Exercise goal:
Below are the records; give the number of lines in them that include the word "software", and nothing more.

Exercise materials:
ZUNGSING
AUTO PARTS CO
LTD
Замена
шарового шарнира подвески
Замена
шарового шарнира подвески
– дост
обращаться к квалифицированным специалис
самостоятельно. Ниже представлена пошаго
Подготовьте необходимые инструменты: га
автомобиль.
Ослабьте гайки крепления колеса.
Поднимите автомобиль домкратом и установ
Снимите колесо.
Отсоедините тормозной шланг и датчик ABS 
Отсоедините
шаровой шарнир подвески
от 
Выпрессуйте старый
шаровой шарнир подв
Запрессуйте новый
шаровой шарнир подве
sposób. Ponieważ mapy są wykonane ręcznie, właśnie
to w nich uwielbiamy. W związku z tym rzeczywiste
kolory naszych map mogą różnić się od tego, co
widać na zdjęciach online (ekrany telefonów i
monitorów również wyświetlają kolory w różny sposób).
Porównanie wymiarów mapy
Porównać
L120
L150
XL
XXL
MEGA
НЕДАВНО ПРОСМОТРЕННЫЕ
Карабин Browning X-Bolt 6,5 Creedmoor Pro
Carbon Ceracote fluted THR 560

...

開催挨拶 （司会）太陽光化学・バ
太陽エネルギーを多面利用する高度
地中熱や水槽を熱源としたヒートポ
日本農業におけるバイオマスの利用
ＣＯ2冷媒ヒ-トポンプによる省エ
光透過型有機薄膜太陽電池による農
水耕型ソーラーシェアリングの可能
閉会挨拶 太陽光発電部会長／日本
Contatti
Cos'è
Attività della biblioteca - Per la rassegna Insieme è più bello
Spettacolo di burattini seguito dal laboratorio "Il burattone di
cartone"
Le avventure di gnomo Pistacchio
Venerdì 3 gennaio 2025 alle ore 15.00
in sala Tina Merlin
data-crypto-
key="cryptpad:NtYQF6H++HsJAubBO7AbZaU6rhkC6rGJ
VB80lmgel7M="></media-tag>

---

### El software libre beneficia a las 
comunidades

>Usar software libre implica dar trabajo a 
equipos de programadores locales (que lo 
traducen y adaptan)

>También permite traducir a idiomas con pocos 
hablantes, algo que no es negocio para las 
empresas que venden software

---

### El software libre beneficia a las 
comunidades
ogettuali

Answer to the exercise:
4